Judge Rules to Unseal Spitzer Wiretap Documents

A judge has ruled that documents detailing cell phone calls between the prostitution ring used by former New York Governor Eliot Spitzer and its clients should be unsealed, though the names of 67 apparent customers of the Emperor's Club will remain a secret.

The New York Times in December 2008 sued to unseal the documents associated with the wiretaps and search warrants for the investigation and later entered into an agreement with the government allowing prosecutors to redact the names of Spitzer's fellow clients.

U.S. District Judge Jed S. Rakoff ruled today that the government should unseal the documents, but they were not immediately released as prosecutors can still appeal the ruling.

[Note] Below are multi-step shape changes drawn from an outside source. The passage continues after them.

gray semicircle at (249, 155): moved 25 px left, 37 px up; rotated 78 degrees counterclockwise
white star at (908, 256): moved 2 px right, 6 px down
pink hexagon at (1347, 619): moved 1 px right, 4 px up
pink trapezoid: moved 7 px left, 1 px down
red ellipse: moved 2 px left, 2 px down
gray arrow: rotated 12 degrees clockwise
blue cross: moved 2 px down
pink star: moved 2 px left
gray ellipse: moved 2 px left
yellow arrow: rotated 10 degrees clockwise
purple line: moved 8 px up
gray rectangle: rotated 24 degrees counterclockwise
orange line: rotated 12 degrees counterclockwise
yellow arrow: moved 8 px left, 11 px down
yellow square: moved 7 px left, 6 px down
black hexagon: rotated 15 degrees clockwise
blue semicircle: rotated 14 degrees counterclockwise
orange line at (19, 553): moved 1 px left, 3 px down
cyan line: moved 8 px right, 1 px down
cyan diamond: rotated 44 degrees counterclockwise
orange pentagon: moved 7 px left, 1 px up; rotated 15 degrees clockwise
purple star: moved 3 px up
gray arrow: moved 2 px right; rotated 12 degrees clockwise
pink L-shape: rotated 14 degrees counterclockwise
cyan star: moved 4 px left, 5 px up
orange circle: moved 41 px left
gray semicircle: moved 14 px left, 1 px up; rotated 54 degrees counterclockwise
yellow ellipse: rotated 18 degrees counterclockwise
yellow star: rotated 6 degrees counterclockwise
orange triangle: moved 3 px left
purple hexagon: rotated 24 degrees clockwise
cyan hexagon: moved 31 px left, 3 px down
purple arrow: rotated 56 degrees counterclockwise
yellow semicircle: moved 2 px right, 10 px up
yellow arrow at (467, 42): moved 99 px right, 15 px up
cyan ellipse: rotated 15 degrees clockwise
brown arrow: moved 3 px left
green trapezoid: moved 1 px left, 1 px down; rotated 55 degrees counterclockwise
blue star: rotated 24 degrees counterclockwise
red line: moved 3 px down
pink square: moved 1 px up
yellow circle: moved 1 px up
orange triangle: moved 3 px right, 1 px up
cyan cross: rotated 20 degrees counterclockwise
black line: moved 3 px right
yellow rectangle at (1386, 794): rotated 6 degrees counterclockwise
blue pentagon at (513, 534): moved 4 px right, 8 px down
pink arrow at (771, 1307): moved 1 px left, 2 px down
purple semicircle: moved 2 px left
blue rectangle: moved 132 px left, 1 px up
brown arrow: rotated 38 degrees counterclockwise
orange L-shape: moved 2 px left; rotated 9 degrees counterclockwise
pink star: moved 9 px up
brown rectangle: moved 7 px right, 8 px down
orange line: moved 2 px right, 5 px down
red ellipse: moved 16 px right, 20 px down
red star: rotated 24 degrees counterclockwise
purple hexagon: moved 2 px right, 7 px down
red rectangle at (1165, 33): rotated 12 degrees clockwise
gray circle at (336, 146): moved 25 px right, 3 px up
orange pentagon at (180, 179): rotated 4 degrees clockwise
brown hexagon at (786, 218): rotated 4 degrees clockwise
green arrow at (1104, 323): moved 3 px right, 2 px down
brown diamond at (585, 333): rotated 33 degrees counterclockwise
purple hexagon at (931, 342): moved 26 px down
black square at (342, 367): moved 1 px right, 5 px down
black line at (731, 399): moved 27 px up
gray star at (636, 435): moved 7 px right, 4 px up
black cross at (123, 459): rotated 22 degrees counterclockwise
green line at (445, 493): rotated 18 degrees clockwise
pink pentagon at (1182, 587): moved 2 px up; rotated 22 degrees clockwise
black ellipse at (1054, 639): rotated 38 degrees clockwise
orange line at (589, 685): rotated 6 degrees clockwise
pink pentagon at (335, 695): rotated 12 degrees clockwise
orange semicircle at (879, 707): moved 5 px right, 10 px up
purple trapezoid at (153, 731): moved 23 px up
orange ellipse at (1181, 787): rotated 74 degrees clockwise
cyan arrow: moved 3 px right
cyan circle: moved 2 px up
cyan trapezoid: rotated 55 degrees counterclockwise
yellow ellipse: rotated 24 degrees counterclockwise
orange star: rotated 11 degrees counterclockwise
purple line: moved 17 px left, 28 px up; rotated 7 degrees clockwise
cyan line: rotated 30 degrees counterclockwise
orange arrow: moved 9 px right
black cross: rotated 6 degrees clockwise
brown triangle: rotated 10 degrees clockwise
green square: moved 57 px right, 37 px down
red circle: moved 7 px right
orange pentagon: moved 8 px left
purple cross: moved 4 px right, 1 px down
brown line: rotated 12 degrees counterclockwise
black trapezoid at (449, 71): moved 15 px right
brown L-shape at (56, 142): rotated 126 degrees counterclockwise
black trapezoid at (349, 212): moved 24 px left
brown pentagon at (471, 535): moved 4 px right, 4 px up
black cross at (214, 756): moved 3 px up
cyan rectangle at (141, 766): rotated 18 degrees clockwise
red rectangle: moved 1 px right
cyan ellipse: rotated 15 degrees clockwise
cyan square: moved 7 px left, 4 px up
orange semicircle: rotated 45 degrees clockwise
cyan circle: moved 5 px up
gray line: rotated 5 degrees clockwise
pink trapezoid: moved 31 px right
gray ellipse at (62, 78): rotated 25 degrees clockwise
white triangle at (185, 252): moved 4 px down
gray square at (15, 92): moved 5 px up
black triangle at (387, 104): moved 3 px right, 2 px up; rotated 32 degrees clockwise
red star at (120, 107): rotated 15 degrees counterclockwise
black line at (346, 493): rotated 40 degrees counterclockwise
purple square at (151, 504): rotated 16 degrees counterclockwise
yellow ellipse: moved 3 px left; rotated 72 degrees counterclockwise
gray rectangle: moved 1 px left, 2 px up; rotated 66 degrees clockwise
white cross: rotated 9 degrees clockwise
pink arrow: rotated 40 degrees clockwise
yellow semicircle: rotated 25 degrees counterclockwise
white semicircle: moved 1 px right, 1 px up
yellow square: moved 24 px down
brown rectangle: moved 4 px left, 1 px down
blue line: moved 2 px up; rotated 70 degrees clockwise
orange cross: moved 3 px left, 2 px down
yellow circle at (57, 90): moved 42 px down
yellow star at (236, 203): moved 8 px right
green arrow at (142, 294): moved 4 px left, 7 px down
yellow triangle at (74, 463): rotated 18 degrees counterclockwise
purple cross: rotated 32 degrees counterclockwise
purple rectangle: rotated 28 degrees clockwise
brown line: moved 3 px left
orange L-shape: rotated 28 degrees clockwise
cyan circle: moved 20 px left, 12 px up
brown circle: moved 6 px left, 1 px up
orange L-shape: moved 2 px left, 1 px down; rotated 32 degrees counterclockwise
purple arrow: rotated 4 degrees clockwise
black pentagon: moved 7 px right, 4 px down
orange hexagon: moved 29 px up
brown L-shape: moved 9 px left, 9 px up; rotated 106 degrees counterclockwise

Spitzer resigned in March last year just 48 hours after it was revealed he paid for a prostitute, Ashlee Dupre, through the Emperors Club VIP prostitution service, where he was known as "Client #9".

Prosecutors announced in November last year that he would not face any criminal charges. Four of the operators of the Emperor's Club pleaded guilty to conspiracy and money laundering charges. No charges have been brought against any of the so-called Johns.

Earlier this month, the madam of a rival escort service came forward on ABC News 20/20 saying prosecutors showed little interest in pursuing any of the corporate titans on her client list. Kristin Davis pleaded guilty last year to charges of running a prostitution business and she provided ABC News with a copy of her client list which included Wall Street lawyers, investment bankers, CEOs, and media executives.

"Some of these guys, I was invoicing on corporate credits cards," she said. "I was writing up monthly bills for computer consulting, construction expenses, all of these things, I was invoicing them monthly so they could get it by their accountants."

A spokesperson said District Attorney Robert Morgenthau had "no comment" on the handling of Davis' case or her allegations.